**Dataset records**
>>>>>
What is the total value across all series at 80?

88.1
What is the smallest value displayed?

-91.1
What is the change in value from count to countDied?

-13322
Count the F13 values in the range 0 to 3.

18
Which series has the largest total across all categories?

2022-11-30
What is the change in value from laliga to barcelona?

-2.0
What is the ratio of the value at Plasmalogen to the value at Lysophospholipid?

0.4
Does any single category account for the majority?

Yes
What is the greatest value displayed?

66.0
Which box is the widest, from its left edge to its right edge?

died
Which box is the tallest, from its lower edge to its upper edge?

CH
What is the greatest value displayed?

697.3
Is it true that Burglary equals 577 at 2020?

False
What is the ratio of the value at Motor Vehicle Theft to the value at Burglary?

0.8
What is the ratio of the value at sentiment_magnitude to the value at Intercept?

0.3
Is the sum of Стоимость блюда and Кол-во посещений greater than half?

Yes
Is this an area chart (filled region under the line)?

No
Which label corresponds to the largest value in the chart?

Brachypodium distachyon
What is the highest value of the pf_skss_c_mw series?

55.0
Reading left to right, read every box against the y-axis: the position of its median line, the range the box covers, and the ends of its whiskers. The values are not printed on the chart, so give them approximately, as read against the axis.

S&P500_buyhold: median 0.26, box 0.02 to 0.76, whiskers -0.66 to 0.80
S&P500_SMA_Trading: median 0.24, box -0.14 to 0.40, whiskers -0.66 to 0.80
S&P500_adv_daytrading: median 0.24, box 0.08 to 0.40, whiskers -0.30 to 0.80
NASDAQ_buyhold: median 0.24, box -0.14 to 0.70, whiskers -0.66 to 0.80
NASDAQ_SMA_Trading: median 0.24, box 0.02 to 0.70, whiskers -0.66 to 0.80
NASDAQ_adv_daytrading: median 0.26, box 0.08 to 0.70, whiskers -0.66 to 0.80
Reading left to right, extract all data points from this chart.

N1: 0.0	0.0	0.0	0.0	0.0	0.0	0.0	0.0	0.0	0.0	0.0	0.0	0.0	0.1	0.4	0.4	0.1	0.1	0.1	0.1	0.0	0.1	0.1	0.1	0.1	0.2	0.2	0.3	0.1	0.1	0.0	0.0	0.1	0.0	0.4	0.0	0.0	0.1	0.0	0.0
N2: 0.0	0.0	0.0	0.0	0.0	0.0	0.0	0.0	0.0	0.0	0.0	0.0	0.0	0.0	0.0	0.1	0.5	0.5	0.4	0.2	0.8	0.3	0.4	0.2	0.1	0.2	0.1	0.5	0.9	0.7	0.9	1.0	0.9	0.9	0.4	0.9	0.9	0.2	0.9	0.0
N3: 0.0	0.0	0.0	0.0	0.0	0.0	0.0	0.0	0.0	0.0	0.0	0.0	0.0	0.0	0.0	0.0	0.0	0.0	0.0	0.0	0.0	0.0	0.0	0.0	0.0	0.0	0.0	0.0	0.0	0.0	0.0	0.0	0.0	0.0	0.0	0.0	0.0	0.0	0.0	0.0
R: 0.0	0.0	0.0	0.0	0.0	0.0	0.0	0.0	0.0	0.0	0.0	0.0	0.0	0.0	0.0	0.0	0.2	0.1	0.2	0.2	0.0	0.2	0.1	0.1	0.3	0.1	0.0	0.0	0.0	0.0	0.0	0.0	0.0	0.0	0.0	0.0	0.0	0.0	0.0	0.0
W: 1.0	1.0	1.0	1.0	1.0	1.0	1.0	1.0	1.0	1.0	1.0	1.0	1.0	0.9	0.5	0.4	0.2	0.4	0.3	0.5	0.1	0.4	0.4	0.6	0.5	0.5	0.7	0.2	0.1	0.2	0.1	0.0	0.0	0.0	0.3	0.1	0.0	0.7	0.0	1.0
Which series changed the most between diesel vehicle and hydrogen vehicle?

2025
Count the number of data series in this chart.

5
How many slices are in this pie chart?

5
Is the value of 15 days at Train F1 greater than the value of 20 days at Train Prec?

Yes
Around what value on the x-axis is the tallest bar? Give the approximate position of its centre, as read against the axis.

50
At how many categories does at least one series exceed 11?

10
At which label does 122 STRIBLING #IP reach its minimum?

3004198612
<<<<<
**What needs to be done**
Convert everything in the entries above, from the first line down to the line containing "Which box is the widest, from", into a Markdown table with the columns Row and Line. Give each non-blank line its own row with its number.

**Your response**
| Row | Line |
|---|---|
| 1 | What is the total value across all series at 80? |
| 2 | 88.1 |
| 3 | What is the smallest value displayed? |
| 4 | -91.1 |
| 5 | What is the change in value from count to countDied? |
| 6 | -13322 |
| 7 | Count the F13 values in the range 0 to 3. |
| 8 | 18 |
| 9 | Which series has the largest total across all categories? |
| 10 | 2022-11-30 |
| 11 | What is the change in value from laliga to barcelona? |
| 12 | -2.0 |
| 13 | What is the ratio of the value at Plasmalogen to the value at Lysophospholipid? |
| 14 | 0.4 |
| 15 | Does any single category account for the majority? |
| 16 | Yes |
| 17 | What is the greatest value displayed? |
| 18 | 66.0 |
| 19 | Which box is the widest, from its left edge to its right edge? |